6. Internalize the Security Model
Security Model ties everything together, explaining the zero-trust architecture and defense-in-depth approach.
Key Principles
The Secure Path is the Only Path
Unlike traditional frameworks where you might do this:
1
2
3
4
5
6
7
# ❌ Traditional framework - insecure by default
class MyAgent:
def process(self, request):
# No identity verification
# No authorization check
# No encryption
return process_data(request)
With AgentWeave, security is mandatory and automatic:
1
2
3
4
5
6
7
8
9
# ✅ AgentWeave - secure by default
class MyAgent(SecureAgent):
@capability("process")
async def process(self, request: dict) -> TaskResult:
# SDK already verified caller identity
# SDK already checked authorization policy
# SDK already established encrypted channel
# You just write business logic
return await process_data(request)
Configuration, Not Code
Security decisions are made in configuration and policies, not in your application code:
1
2
3
4
5
6
7
8
9
10
11
12
# config.yaml - Security is declarative
identity:
provider: "spiffe"
trust_domain: "mycompany.com"
authorization:
provider: "opa"
default_action: "deny" # Default deny in production
transport:
tls_min_version: "1.3"
peer_verification: "strict" # Cannot be disabled
Defense in Depth
AgentWeave implements multiple security layers. Even if one layer has a misconfiguration, other layers provide protection:
- Layer 1: Identity verification prevents impersonation
- Layer 2: mTLS prevents man-in-the-middle attacks
- Layer 3: Authorization prevents privilege escalation
- Layer 4: Audit logging detects anomalies
Common Questions
Do I need to understand SPIFFE/SPIRE deeply?
No. You need to understand the concepts (SPIFFE IDs, SVIDs, trust domains) but the SDK handles the complexity. You'll mainly interact with configuration.
Do I need to learn the Rego policy language?
For basic use, no. AgentWeave provides default policies that work for most scenarios. For advanced authorization rules, yes—but Rego is straightforward and well-documented.
Can I use AgentWeave without Kubernetes?
Yes. While Kubernetes is the primary deployment target, AgentWeave works anywhere you can run containers (Docker, ECS, Cloud Run, etc.). SPIRE and OPA can run as sidecars or daemons.

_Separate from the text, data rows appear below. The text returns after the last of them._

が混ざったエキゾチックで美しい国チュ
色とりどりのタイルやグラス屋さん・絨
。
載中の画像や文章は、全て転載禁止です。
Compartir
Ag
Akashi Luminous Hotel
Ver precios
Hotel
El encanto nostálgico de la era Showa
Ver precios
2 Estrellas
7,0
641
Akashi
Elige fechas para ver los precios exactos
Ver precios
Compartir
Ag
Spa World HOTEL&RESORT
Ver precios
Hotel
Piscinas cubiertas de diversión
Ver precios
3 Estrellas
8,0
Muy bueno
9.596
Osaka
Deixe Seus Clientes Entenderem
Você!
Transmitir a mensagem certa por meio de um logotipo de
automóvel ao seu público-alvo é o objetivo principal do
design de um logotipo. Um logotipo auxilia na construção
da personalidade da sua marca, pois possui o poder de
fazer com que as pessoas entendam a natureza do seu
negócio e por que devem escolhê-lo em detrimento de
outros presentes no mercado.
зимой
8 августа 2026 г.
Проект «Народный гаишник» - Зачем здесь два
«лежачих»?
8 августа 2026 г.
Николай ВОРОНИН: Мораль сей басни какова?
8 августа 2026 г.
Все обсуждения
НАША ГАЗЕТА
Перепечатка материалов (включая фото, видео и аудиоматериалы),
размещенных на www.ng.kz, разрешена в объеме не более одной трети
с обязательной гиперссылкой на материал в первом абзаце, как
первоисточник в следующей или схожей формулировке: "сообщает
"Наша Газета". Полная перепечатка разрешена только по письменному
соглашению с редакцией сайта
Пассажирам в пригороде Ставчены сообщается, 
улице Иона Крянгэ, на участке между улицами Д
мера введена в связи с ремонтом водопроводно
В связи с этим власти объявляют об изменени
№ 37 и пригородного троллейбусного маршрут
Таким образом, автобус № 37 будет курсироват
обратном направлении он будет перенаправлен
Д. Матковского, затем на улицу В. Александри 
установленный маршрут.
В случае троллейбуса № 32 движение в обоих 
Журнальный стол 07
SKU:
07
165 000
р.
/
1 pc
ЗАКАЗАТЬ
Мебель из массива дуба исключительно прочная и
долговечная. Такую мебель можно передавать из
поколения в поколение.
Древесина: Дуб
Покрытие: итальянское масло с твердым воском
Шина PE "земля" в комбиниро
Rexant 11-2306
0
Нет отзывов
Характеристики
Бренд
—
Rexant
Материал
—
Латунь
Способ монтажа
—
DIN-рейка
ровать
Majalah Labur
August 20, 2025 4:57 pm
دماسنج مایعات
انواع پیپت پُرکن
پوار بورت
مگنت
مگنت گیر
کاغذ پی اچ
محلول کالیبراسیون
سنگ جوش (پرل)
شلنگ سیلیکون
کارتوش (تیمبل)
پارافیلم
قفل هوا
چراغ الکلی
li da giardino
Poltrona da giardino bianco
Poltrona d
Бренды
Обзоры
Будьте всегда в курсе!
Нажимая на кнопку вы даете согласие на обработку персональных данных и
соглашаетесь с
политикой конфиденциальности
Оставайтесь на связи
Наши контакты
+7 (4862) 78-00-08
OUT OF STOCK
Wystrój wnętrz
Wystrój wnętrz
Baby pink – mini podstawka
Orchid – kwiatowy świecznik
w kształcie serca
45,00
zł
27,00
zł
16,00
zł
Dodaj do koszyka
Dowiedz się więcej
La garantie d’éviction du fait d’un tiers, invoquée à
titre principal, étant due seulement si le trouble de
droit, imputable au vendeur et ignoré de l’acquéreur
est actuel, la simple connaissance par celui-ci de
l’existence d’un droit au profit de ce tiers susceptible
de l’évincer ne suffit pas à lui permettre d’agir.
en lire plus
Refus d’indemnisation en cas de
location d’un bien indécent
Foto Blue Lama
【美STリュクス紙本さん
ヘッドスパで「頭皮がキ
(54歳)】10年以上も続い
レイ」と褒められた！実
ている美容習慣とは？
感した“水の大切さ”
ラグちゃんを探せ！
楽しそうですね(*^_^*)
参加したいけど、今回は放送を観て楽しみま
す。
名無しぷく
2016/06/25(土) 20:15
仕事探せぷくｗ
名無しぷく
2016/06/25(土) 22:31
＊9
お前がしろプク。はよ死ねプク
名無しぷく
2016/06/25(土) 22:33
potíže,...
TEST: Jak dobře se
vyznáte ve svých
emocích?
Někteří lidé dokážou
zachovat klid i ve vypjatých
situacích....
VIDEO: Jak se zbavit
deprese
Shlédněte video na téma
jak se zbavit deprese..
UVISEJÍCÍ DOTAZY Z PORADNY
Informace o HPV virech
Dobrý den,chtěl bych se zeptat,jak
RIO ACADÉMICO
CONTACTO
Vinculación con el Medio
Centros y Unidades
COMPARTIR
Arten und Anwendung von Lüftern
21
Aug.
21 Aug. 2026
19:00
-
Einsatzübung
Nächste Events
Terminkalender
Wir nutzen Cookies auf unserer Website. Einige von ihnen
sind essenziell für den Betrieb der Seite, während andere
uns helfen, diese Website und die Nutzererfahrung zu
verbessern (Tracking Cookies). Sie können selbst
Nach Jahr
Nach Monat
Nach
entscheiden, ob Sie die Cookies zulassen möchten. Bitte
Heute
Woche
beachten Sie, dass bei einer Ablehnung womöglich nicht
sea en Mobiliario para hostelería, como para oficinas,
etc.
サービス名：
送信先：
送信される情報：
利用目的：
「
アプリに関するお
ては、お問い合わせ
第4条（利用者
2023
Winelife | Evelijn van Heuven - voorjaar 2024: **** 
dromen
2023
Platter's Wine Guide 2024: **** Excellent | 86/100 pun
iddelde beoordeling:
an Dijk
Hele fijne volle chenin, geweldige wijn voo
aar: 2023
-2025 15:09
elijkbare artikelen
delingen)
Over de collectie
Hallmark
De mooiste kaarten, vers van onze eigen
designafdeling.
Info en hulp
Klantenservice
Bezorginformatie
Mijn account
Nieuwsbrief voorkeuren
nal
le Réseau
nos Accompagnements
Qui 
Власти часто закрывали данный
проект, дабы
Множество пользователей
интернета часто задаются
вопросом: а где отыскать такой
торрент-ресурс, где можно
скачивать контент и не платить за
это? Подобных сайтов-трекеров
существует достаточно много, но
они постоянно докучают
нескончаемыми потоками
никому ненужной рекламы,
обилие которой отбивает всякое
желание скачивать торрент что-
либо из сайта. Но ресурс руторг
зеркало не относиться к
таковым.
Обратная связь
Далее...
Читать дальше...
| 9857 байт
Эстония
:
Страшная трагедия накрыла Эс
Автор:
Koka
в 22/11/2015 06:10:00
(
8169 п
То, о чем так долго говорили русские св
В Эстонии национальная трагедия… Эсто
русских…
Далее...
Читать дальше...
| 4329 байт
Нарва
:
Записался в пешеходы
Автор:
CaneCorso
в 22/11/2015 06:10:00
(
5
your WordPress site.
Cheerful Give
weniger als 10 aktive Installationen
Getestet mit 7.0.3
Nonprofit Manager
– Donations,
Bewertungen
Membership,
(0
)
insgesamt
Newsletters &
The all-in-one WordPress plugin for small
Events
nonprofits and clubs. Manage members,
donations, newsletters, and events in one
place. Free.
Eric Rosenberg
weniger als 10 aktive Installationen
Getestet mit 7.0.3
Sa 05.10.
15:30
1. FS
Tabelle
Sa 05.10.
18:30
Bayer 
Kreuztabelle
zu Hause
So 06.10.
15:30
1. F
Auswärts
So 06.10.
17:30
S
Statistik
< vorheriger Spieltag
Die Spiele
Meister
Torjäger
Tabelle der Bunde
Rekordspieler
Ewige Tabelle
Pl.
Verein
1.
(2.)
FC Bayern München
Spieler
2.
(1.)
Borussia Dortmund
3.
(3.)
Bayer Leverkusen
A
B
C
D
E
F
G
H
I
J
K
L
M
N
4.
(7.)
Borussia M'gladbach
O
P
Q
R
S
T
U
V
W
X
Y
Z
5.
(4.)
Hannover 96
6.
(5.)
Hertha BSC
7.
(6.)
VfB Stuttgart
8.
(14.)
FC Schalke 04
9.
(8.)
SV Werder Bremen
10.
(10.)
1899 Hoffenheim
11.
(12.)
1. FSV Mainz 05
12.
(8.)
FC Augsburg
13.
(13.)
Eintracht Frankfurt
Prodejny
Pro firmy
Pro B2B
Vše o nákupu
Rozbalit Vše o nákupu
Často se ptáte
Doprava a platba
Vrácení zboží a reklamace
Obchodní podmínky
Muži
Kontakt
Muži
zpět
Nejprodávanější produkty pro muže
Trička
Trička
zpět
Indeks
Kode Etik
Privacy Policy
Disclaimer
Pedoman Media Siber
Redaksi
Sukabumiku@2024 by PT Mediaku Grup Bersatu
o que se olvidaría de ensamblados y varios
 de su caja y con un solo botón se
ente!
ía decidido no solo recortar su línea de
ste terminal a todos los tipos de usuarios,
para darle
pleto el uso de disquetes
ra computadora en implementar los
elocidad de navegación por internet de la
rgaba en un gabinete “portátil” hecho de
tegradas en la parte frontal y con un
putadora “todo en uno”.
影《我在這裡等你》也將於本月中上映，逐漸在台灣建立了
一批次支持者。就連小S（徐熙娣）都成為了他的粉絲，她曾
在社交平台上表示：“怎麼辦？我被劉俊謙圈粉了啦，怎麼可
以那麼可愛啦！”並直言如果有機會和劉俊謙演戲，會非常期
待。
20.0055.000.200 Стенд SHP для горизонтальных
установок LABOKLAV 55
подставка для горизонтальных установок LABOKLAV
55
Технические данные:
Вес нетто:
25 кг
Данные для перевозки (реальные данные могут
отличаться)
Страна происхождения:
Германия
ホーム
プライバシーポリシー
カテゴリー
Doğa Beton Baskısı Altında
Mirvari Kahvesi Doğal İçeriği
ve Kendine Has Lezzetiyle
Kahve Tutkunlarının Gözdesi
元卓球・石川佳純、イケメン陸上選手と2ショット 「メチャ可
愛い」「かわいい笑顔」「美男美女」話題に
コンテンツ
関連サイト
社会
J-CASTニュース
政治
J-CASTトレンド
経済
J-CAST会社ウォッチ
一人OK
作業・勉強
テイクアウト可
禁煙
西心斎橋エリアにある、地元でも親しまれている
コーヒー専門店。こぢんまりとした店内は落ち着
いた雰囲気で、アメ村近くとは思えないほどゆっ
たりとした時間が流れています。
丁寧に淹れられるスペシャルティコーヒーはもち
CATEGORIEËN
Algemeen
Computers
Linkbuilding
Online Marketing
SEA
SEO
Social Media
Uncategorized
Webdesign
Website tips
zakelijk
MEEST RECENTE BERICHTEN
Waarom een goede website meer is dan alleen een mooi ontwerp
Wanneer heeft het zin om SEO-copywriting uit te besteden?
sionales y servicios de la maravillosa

What if I need to integrate with non-AgentWeave systems?
AgentWeave agents can call external services. The A2A protocol is optional for external integrations—you can make standard HTTP/gRPC calls with the same mTLS transport layer.
What's Next?
Start with System Architecture to understand how AgentWeave components work together, then dive into each concept in depth.
Throughout this documentation, you'll see callouts highlighting important security considerations, best practices, and common pitfalls. Pay special attention to these—they represent lessons learned from production deployments.